Her passion stems from how, as someone diagnosed with Asperger syndrome, her mind is literally hardwired to be incapable of ignoring climate change’s dangers. Though Asperger’s affects social interaction—she prefers routine and converses more with her parents and dog than other people—it also makes one laser-focused on certain issues to an obsessive-compulsive degree. Unable to move past climate change after watching a video about the topic in class, her hypersensitivity manifests itself as a “superpower” that cuts through political soundbites and addresses the crisis’s cataclysmic effects in direct, clear-cut terms. Her simply central message: curb the problem now before we reach a point of no return.
When I Am Greta analyzes the obvious mental stress of a young girl shouldering this burden, it feels insightful. These quieter moments emphasize her resilience and uncertainty against world leaders even as they override her ability to simply be a normal teenager. At various points, Thunberg has to be reminded by her dad to eat between protests, and one somber moment sees her becoming overly fixated and overwhelmed by the proper French grammar in a letter, all of which are more than just a teen throwing a fit. She legitimately wants people to panic “like their house is on fire” and listen, if not to her then to scientists.

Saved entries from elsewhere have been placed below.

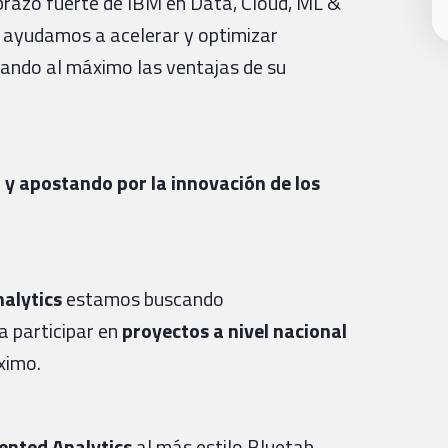
brazo fuerte de IBM en Data, Cloud, ML &
, ayudamos a acelerar y optimizar
cando al máximo las ventajas de su
y apostando por la innovación de los
alytics
estamos buscando
a participar en
proyectos a nivel nacional
ximo.
nted Analytics
al más estilo Bluetab.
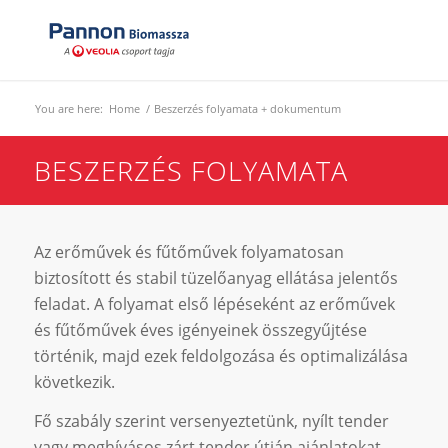
You are here:
Home
/
Beszerzés folyamata + dokumentum
BESZERZÉS FOLYAMATA
Az erőművek és fűtőművek folyamatosan
biztosított és stabil tüzelőanyag ellátása jelentős
feladat. A folyamat első lépéseként az erőművek
és fűtőművek éves igényeinek összegyűjtése
történik, majd ezek feldolgozása és optimalizálása
következik.
Fő szabály szerint versenyeztetünk, nyílt tender
vagy meghívásos zárt tender útján ajánlatokat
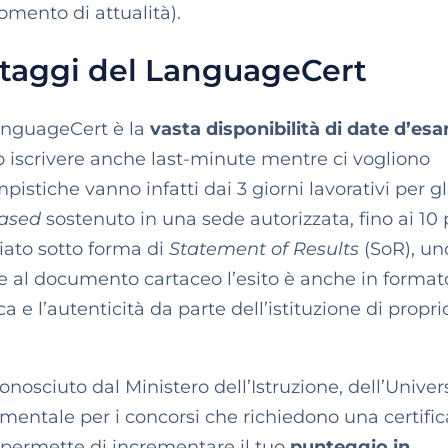
omento di attualità).
antaggi del LanguageCert
anguageCert è la
vasta disponibilità di date d’es
 iscrivere anche last-minute mentre ci vogliono
pistiche vanno infatti dai 3 giorni lavorativi per gl
ased
sostenuto in una sede autorizzata, fino ai 10 p
sciato sotto forma di
Statement of Results
(SoR), un
ltre al documento cartaceo l’esito è anche in format
ca e l’autenticità da parte dell’istituzione di propri
onosciuto dal Ministero dell’Istruzione, dell’Univer
entale per i concorsi che richiedono una certifi
i permette di incrementare il tuo
punteggio in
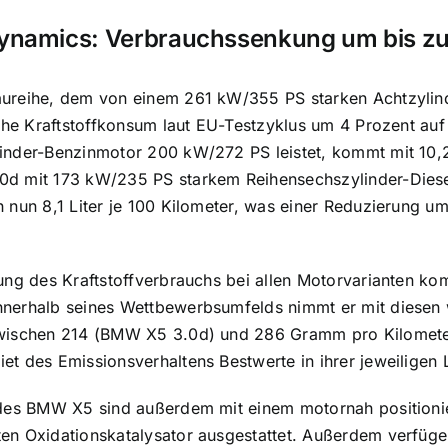
ynamics: Verbrauchssenkung um bis zu 
ureihe, dem von einem 261 kW/355 PS starken Achtzylind
iche Kraftstoffkonsum laut EU-Testzyklus um 4 Prozent auf
nder-Benzinmotor 200 kW/272 PS leistet, kommt mit 10,2 
d mit 173 kW/235 PS starkem Reihensechszylinder-Diesel
 nun 8,1 Liter je 100 Kilometer, was einer Reduzierung 
ung des Kraftstoffverbrauchs bei allen Motorvarianten k
nerhalb seines Wettbewerbsumfelds nimmt er mit diesen w
wischen 214 (BMW X5 3.0d) und 286 Gramm pro Kilometer 
t des Emissionsverhaltens Bestwerte in ihrer jeweiligen 
des BMW X5 sind außerdem mit einem motornah positioniert
en Oxidationskatalysator ausgestattet. Außerdem verfü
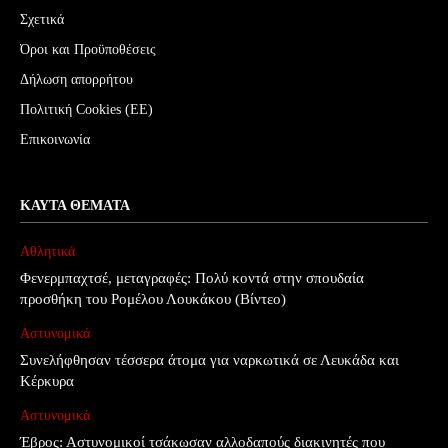
Σχετικά
Όροι και Προϋποθέσεις
Δήλωση απορρήτου
Πολιτική Cookies (ΕΕ)
Επικοινωνία
ΚΑΥΤΆ ΘΈΜΑΤΑ
Αθλητικά
Φενερμπαχτσέ, μεταγραφές: Πολύ κοντά στην σπουδαία
προσθήκη του Ρομέλου Λουκάκου (Βίντεο)
Αστυνομικά
Συνελήφθησαν τέσσερα άτομα για ναρκωτικά σε Λευκάδα και
Κέρκυρα
Αστυνομικά
Έβρος: Αστυνομικοί τσάκωσαν αλλοδαπούς διακινητές που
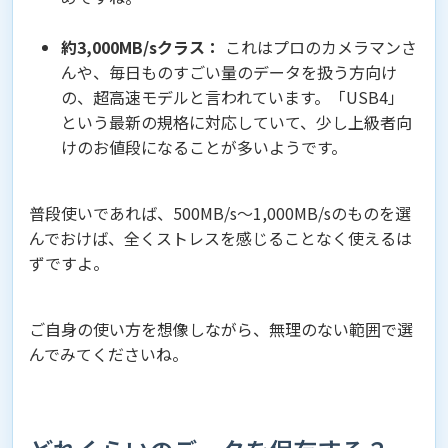
約3,000MB/sクラス：
これはプロのカメラマンさ
んや、毎日ものすごい量のデータを扱う方向け
の、超高速モデルと言われています。「USB4」
という最新の規格に対応していて、少し上級者向
けのお値段になることが多いようです。
普段使いであれば、500MB/s〜1,000MB/sのものを選
んでおけば、全くストレスを感じることなく使えるは
ずですよ。
ご自身の使い方を想像しながら、無理のない範囲で選
んでみてくださいね。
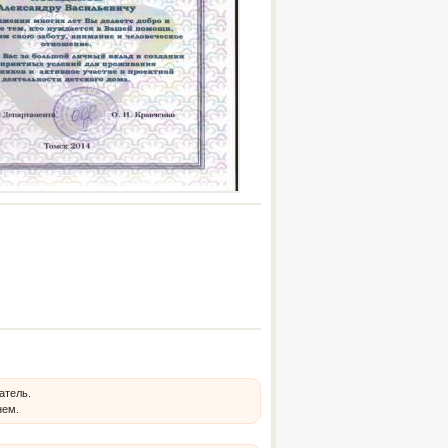
атель.
нем.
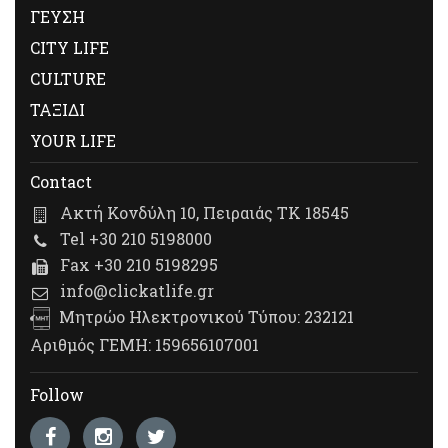
ΓΕΥΣΗ
CITY LIFE
CULTURE
ΤΑΞΙΔΙ
YOUR LIFE
Contact
Ακτή Κονδύλη 10, Πειραιάς ΤΚ 18545
Tel +30 210 5198000
Fax +30 210 5198295
info@clickatlife.gr
Μητρώο Ηλεκτρονικού Τύπου: 232121
Αριθμός ΓΕΜΗ: 159656107001
Follow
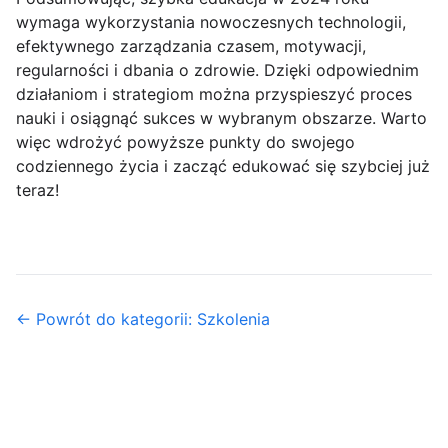
wymaga wykorzystania nowoczesnych technologii,
efektywnego zarządzania czasem, motywacji,
regularności i dbania o zdrowie. Dzięki odpowiednim
działaniom i strategiom można przyspieszyć proces
nauki i osiągnąć sukces w wybranym obszarze. Warto
więc wdrożyć powyższe punkty do swojego
codziennego życia i zacząć edukować się szybciej już
teraz!
← Powrót do kategorii: Szkolenia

If there’s an issue with the film, it’s that Grossman ironically leaves out much discussion about scientific details and his subject’s personal life. Her father only appears in a few scenes, and her mother is barely in any, with the most we see of Thunberg’s homelife involving some horseback riding and laughing at the toxic criticism she receives on social media. That’s the paradox of Thunberg’s fame, which has attracted both right-wing ire and mainstream political sympathy from people perhaps more enamored with her stardom than her actual message. It would have been illuminating to have more footage documenting the climate crisis’s escalation or even conversations between Thunberg and scientific experts, if only to reinforce the very thing she keeps warning us about.
It’s still a film worth watching, if simply to understand why Greta Thunberg demands such urgent action on the matter. A heartbreaking phone call during her boat trip—framed as the film’s narrative climax—sees her lament this campaign as “such a responsibility” because she sees herself as the only one sounding any major alarm. Much like the recent Parkland student documentary Us Kids, I Am Greta’s teenage subject wants a problem to be solved by a world that can’t help but play politics, when she wouldn’t have to become involved if they actually did something.